Take vitamin and mineral supplements daily, as directed by your health provider.
Chew foods thoroughly to a pureed consistency before swallowing, once you progress beyond liquids only.
For the first day or so after surgery, you'll only be allowed to drink clear liquids. Once you can handle clear liquids, you can start having other liquids, such as:
Liquids you can have during stage 1:
Decaffeinated tea or coffee
Milk (skim or 1 percent)
Sugar-free gelatin or popsicles
After about a week of tolerating liquids, you can begin to eat strained and pureed (mashed up) foods.

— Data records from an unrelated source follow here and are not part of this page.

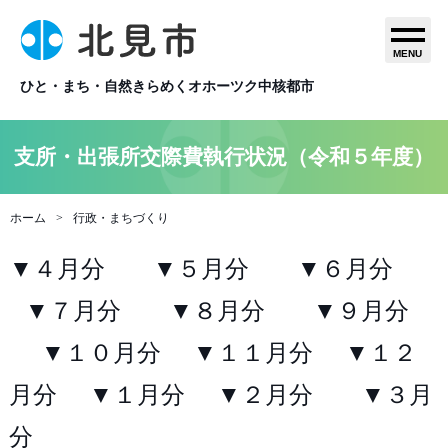
MENU
ひと・まち・自然きらめくオホーツク中核都市
支所・出張所交際費執行状況（令和５年度）
ホーム
行政・まちづくり
▼４月分
▼５月分
▼６月分
▼７月分
▼８月分
▼９月分
▼１０月分
▼１１月分
▼１２
月分
▼１月分
▼２月分
▼３月
分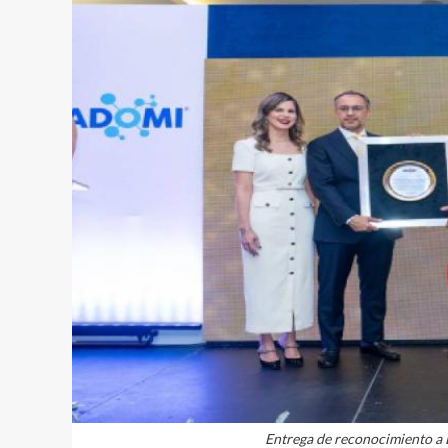
Entrega de reconocimiento a 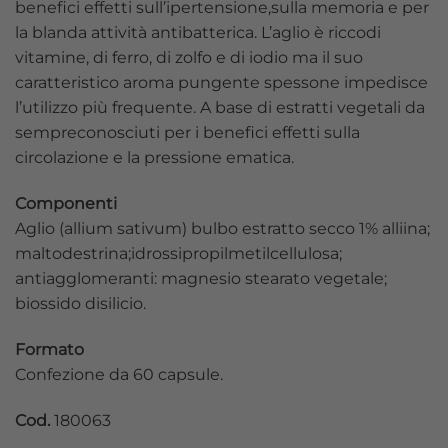
benefici effetti sull’ipertensione,sulla memoria e per
la blanda attività antibatterica. L’aglio è riccodi
vitamine, di ferro, di zolfo e di iodio ma il suo
caratteristico aroma pungente spessone impedisce
l’utilizzo più frequente. A base di estratti vegetali da
sempreconosciuti per i benefici effetti sulla
circolazione e la pressione ematica.
Componenti
Aglio (allium sativum) bulbo estratto secco 1% alliina;
maltodestrina;idrossipropilmetilcellulosa;
antiagglomeranti: magnesio stearato vegetale;
biossido disilicio.
Formato
Confezione da 60 capsule.
Cod.
180063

The foods should have the consistency of a smooth paste or a thick liquid, without any solid pieces of food in the mixture.
You can eat three to six small meals a day. Each meal should consist of 4 to 6 tablespoons of food. Eat slowly — about 30 minutes for each meal.
Choose foods that will puree well
Lean ground meat, poultry or fish
Soft scrambled eggs
Soft fruits and cooked vegetables
Strained cream soups
Blend solid foods with a liquid:
Juice with no sugar added
After a few weeks of pureed foods, and with your doctor's OK, you can add soft foods to your diet. They should be small, tender and easily chewed pieces of food.
You can eat three to five small meals a day.
Each meal should consist of one-third to one-half cup of food.
Chew each bite until the food is pureed consistency before swallowing.
Soft foods include:
Ground lean meat or poultry
Cooked or dried cereal
Canned or soft fresh fruit, without seeds or skin
Cooked vegetables "without the skin"
After about eight weeks on the gastric bypass diet, you can gradually return to eating firmer foods. Start with eating three meals a day, with each meal consisting of 1 to 1-1/2 cups of food.
It's important to stop eating before you feel completely full.